• **TAREA**:
Por favor, responde estas preguntas sobre el relato del verano de 1997:
(a) ¿En qué lugar pasó ese verano quien narra?
(b) ¿Qué escuchaban por las mañanas con el grabador blanco?
(c) ¿Con quiénes miraba el partido el hombre que estaba parado a pocos metros?
╭─ FRAGMENTO DE TEXTO
Eso era el fútbol para mí a los 20. Una fantasía irrealizable que apenas si se cicatrizaba jugando tres veces por semana al fútbol 5 y mirando y escuchando todos los partidos de Boca y la Selección (en una época en que sentía lo mismo por ambas camisetas).

Poco a poco, con el tiempo, dejé de jugar incluso al fútbol 5 y el Fútbol, así, con mayúsculas, pasó a ser algo que sólo ocurría en las pantallas y era interpretado por gente más chica que yo.

En el verano de 1997, en medio de unas vacaciones épicas como son todas las vacaciones a esa edad, fue la primera vez que vi a ese pibe que tenía dos años menos que yo y que sería mi último ídolo del fútbol.
Tenía 20 años y pasé ese verano en San Bernardo con mis dos grandes amigos, dos tipos a los que el fútbol les importaba y les importa poco y nada. Nos habíamos llevado el sueldo entero para gastarlo en una sola semana sin privarnos de nada. De nada que no fuera un hotel o un departamento. Así que nos fuimos al camping, sin llevar siquiera un cuchillo o un tenedor. 

De noche salíamos y nunca hablábamos con nadie. Incluso una noche una chica nos dijo: “Ah, ustedes son los que no hablan”. Pasábamos las mañanas durmiendo en el microclima de la carpa, con un grabador blanco afuera, escuchando Luzbelito. Nos levantábamos y nos íbamos a la playa a cualquier hora. Bardeábamos a Agustín porque había llevado una manta violeta, pero con Nacho tratábamos de usarle algunos centímetros de la manta para no apoyar la malla mojada en la arena. 

Fue en una de esas caminatas por la calle principal, al atardecer, tratando de recuperar el aliento después de tantas rabas y tanta cerveza, que vi una pantalla gigante en una pared donde estaban proyectando un partido de fútbol. Tengo el recuerdo nítido de inclinarme hacia adelante, de doblar la cintura buscando encontrar el aire que me faltaba. Y pensar que cuatro años atrás todavía alentaba la fantasía de ser jugador de fútbol...
Pero así y todo, al ver a esos pibes de 18 años jugando con la camiseta de la selección sentí vergüenza y envidia, todo al mismo tiempo.

Parado a pocos metros había un tipo que, supongo, debía tener la edad que yo tengo ahora. Cuarenta. Lo importante es que él estaba mirando el partido con sus dos hijos que comían helado y yo trataba de recuperar el aire que había dejado en el bar o en la carpa, no me acuerdo. De esas vacaciones recuerdo pocas cosas. Ninguna con tanta claridad como ese partido que mostraba la pantalla gigante.

Avergonzado, primero miré la pantalla de costado, hasta que al fin logré ponerme derecho y mirar de frente a ese equipo que, ni ellos lo sabían, ese mismo año llegaría a ganar un mundial.

No sabía quiénes ni dónde ni para qué jugaban.  

El tipo de 40 me miraba con una sonrisa. Quizá con la misma envidia con la que yo miraba a los pibes que estaban jugando contra algún equipo sudamericano… que no recuerdo.


-        ¿Quién juega? – le pregunté. 
-        El sub 20. Es el sudamericano.
-        ¿Dónde?
╰─
╭─ CONJUNTO DE REGISTROS
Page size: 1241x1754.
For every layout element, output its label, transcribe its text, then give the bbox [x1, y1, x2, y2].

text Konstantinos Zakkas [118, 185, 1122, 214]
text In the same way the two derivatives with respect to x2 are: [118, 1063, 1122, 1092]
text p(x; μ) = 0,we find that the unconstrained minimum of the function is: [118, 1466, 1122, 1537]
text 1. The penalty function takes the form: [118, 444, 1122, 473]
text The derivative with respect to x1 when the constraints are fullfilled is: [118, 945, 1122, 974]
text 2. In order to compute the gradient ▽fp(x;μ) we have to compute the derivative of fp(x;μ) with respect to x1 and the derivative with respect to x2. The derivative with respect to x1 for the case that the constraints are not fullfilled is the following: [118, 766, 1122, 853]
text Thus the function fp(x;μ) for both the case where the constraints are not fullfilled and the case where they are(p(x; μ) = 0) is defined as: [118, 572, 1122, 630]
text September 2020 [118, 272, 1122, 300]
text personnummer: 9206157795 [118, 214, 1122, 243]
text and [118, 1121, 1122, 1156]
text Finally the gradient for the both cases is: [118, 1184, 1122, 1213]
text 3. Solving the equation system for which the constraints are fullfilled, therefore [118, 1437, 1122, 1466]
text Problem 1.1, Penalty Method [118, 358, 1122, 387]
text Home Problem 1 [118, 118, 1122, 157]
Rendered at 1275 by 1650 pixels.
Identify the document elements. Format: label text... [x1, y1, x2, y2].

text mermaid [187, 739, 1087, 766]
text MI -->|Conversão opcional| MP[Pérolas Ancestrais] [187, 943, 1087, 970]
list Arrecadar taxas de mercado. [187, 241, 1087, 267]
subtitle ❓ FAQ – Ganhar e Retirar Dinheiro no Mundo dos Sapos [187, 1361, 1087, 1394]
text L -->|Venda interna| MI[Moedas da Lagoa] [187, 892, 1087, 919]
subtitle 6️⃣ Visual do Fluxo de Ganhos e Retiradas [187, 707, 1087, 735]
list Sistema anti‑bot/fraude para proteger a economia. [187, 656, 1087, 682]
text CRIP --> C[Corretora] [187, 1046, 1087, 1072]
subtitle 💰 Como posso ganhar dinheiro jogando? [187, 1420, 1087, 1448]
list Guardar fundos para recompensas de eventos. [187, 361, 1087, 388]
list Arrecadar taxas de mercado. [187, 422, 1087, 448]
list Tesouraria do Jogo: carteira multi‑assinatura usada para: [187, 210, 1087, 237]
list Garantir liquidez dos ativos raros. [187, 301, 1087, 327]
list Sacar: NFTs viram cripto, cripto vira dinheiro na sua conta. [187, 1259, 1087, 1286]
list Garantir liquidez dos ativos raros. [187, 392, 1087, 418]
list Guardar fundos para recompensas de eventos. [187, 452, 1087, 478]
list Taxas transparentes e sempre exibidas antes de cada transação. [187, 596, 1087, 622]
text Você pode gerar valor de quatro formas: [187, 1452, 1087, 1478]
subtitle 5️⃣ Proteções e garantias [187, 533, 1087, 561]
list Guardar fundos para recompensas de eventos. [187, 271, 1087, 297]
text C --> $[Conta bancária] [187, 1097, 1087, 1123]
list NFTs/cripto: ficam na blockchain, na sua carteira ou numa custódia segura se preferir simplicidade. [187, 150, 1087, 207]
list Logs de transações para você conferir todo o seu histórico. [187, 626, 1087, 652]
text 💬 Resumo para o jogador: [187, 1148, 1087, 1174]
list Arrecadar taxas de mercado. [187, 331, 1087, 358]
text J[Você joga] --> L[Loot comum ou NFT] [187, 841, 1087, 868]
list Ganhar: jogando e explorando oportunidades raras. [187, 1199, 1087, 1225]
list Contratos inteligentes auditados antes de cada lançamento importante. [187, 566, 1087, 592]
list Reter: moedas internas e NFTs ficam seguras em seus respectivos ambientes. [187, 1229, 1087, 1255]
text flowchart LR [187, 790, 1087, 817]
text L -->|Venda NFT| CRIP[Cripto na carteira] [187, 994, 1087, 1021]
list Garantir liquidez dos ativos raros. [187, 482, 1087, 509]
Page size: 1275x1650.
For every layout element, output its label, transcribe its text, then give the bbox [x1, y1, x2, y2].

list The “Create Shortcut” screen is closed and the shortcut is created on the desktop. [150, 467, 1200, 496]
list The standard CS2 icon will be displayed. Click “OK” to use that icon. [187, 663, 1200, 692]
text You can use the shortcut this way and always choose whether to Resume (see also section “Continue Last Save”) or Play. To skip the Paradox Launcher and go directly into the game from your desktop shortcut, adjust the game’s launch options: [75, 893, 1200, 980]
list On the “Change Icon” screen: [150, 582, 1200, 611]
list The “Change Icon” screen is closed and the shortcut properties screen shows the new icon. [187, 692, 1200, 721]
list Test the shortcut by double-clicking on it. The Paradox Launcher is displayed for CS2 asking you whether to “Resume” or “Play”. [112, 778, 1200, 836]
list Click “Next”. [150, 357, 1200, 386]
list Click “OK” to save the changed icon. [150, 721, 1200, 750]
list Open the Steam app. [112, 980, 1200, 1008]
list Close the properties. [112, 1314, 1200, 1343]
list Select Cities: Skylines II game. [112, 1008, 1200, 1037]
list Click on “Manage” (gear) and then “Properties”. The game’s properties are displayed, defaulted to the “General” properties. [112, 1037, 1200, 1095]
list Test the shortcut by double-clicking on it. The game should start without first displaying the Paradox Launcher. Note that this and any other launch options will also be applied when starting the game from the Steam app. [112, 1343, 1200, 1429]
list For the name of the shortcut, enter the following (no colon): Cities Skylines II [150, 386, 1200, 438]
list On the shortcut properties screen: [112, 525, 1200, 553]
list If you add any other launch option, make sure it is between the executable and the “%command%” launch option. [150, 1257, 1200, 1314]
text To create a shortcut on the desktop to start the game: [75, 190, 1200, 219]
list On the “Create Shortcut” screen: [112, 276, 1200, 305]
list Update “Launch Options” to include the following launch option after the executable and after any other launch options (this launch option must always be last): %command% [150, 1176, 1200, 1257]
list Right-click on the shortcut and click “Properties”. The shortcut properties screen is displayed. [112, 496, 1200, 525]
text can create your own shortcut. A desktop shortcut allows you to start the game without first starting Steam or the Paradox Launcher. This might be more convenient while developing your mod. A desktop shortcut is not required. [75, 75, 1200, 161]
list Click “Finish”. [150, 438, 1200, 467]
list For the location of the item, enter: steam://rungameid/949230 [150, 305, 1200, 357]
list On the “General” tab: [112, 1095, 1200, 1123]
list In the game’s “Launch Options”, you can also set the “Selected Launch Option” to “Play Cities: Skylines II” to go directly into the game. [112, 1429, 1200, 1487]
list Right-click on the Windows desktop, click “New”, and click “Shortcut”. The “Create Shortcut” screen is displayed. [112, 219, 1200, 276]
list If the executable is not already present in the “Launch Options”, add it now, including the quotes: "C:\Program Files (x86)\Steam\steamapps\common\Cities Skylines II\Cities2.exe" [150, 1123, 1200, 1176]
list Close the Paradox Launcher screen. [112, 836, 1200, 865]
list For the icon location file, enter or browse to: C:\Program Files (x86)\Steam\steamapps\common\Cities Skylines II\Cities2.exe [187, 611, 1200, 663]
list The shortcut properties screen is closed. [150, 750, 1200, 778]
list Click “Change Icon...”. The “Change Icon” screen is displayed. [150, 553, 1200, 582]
╰─
• **RESPUESTA**:
(a) En San Bernardo.
(b) Luzbelito.
(c) Con sus dos hijos, que comían helado.